Our simple example should end up as follows:
35% – founders
20% – pool
31% – angels (capped convert investors)
14% – new VC
Summary
Compare the two cap tables:
In one, the VC believes it is putting in $3M for 20%, and it gets that. In the other, it believes it is offering the same sort of deal, but it ends top with only 14% – a huge difference. The earlier investors end up in about the same position, whether a round at $4M pre or a capped convert at a $4M cap. The founders make out much better.
What is the pre? In the priced round case, it is as stated: $12M. The post is $15M and the effective pre is that $15M less new cash of $3m.

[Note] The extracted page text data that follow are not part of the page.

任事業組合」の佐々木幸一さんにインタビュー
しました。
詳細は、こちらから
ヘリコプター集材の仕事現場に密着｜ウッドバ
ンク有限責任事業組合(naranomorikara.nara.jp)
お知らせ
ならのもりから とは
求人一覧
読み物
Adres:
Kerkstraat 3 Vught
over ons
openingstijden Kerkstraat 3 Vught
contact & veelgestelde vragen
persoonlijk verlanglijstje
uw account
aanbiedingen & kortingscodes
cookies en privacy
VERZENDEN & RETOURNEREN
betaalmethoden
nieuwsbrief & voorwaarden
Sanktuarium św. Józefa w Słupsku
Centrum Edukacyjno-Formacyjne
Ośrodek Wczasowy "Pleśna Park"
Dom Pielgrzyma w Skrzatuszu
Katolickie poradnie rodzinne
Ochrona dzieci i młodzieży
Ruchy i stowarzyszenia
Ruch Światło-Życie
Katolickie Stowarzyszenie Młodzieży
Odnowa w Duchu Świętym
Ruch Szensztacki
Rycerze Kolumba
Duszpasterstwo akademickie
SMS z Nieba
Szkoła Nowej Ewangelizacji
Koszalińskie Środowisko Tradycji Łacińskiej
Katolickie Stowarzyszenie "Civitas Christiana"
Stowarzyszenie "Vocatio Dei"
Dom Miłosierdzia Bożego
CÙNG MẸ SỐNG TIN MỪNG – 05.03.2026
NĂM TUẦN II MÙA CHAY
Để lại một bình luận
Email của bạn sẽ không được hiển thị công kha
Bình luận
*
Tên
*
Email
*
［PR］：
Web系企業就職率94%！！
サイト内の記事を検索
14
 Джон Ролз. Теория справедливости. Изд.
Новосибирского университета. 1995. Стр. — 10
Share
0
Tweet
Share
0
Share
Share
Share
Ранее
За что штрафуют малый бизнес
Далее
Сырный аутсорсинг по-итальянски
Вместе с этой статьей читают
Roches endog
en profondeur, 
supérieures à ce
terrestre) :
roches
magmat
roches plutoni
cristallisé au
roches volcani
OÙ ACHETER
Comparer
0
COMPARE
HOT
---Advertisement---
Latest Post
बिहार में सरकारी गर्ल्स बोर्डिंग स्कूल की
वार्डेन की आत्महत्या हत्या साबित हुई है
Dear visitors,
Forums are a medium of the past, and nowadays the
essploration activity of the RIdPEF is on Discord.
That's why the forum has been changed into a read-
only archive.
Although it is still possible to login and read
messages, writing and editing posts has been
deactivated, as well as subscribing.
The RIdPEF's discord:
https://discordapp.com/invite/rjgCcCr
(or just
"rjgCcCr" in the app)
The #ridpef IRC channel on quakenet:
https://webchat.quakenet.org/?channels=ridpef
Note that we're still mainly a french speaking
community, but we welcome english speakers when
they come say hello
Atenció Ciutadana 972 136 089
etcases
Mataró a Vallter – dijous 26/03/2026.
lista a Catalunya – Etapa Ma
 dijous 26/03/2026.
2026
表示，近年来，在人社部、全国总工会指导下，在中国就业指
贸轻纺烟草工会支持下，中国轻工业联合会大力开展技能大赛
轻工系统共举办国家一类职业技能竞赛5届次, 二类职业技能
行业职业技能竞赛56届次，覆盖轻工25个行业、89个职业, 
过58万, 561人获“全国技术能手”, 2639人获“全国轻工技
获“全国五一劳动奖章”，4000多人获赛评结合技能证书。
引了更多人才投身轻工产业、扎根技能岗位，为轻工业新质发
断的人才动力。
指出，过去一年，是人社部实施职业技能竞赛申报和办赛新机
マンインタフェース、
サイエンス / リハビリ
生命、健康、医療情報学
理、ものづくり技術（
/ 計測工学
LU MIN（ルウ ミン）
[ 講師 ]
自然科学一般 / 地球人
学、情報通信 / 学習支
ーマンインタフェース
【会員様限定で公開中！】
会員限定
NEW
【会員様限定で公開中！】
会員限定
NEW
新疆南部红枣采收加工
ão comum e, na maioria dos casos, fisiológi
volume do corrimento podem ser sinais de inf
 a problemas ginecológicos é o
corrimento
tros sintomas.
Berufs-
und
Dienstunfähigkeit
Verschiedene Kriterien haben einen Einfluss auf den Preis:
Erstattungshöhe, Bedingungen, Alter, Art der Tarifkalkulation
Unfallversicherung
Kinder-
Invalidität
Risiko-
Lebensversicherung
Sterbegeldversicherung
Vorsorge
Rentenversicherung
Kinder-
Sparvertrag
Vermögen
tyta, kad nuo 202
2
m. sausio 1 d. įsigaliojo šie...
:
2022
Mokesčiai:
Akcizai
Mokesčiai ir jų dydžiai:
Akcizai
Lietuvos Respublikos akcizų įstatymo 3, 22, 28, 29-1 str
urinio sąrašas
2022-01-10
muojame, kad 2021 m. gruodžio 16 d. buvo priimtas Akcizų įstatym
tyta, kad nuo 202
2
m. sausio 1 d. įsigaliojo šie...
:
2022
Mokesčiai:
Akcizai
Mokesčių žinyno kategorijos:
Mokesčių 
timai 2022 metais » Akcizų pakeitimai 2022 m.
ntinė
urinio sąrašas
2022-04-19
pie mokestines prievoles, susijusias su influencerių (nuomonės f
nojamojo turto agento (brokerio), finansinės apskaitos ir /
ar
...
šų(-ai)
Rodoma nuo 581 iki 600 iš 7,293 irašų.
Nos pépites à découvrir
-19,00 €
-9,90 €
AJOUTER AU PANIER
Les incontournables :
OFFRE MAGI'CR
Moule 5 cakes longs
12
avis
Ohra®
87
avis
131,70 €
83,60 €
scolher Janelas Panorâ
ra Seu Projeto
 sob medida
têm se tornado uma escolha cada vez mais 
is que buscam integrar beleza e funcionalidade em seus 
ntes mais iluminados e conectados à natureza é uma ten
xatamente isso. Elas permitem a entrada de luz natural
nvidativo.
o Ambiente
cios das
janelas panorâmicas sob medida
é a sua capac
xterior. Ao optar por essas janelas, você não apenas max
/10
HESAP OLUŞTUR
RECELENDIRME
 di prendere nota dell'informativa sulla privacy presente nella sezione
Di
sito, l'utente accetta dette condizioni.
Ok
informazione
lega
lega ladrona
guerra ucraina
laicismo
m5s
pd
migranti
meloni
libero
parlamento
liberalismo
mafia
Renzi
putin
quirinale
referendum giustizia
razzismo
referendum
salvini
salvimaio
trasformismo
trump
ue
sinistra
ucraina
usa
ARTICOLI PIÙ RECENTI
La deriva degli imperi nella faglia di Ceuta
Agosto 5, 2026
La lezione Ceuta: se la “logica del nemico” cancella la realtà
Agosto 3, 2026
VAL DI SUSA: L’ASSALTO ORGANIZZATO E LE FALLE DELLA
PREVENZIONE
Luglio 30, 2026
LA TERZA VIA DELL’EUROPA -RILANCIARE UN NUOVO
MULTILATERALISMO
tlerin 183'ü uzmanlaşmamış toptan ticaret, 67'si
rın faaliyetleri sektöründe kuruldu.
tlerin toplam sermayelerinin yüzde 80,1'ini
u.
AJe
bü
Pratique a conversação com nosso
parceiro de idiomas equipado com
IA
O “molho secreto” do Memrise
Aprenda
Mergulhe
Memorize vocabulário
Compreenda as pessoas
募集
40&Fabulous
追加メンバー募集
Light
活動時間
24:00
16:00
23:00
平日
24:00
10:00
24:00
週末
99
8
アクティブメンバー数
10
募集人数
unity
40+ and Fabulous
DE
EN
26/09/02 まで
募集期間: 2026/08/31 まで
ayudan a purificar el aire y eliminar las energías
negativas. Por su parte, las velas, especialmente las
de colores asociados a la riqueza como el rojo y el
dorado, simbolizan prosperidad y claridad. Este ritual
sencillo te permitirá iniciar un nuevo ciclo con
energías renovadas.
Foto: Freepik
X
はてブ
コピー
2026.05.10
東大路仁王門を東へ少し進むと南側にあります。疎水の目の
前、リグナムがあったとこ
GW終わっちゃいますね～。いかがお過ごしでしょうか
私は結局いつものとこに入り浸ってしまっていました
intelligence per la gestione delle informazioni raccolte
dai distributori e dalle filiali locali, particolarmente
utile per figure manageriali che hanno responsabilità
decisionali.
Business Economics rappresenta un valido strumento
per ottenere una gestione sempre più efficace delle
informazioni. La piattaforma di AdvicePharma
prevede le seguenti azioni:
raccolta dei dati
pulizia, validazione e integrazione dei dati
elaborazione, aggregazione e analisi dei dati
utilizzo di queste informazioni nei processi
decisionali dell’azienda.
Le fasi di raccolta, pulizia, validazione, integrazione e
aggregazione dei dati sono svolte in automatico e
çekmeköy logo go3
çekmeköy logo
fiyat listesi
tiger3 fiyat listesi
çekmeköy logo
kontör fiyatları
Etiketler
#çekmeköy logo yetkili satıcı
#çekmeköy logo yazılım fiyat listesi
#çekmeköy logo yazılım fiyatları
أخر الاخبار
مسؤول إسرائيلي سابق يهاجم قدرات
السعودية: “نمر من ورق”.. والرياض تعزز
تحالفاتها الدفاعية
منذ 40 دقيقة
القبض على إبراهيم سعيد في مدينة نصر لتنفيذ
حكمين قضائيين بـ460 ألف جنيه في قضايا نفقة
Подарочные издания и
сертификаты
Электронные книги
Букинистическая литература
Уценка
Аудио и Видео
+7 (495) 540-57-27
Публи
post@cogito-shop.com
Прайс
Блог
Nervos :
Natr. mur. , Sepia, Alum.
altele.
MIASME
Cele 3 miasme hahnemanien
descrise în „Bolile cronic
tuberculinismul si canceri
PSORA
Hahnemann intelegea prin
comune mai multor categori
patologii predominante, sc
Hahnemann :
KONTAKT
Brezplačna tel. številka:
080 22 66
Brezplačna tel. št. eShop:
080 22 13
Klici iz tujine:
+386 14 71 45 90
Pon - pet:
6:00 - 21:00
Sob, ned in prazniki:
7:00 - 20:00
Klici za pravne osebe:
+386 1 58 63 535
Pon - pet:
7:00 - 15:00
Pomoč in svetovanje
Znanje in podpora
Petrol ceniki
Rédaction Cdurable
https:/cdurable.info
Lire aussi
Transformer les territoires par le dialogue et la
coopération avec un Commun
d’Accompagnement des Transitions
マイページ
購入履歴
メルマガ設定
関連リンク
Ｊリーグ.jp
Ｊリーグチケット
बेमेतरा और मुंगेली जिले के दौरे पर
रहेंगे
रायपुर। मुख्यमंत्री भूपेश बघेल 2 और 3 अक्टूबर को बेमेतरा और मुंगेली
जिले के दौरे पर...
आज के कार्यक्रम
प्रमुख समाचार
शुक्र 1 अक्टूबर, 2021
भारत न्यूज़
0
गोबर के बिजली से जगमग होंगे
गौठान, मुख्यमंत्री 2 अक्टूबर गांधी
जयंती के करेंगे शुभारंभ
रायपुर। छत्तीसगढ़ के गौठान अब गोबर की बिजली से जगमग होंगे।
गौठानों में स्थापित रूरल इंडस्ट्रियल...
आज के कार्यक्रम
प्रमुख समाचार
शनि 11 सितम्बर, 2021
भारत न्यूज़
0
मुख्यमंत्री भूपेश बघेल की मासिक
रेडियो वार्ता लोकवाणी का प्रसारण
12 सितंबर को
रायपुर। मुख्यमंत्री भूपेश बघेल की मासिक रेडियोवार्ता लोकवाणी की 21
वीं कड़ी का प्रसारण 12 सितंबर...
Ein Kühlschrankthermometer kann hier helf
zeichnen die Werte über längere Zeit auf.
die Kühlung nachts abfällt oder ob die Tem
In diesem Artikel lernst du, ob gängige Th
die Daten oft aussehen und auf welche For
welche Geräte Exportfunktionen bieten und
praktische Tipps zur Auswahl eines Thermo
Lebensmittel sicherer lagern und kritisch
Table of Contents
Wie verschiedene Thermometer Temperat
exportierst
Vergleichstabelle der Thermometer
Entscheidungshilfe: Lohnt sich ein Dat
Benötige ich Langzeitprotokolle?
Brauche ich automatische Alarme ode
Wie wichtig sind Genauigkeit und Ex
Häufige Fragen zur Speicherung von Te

In the capped convert case, it is much higher than $12M. The post-money in our example turned out to be $21M, so the effective pre is $18M. The rollup of debt added $3.2M to the stated $12M pre, and the discount shares added another $2.9M worth of shares – rounded, $6M higher than expected.
What to do? I suppose one could propose rounds in post-money terms only, but in the example above the stated pre had the benefit to the new investor of rolling the pool into the pre-money shares. Stating a round in post-money terms only could also make a difference in how the capped convert discount shares are calculated, depending how the notes are drawn up. Another option (which we have followed) is to put the discount shares into the pre-money; it is then much more straightforward to determine the effective pre. To get back to the same pricing structure as a priced round, both the discount shares and debt would have to be rolled into the pre.
In the founder-friendly spirit of capped converts and super-angels, I do not expect a sudden shift to green eyeshade super-angel driving capped converts down like this. Indeed, I think they appreciate that their looser approach is contributing to grade inflation in the follow-on rounds – and trying to put it onto the backs of the traditional VCs. We shall see how the Empire strikes back.
In the meantime, Caveat Inaugurator.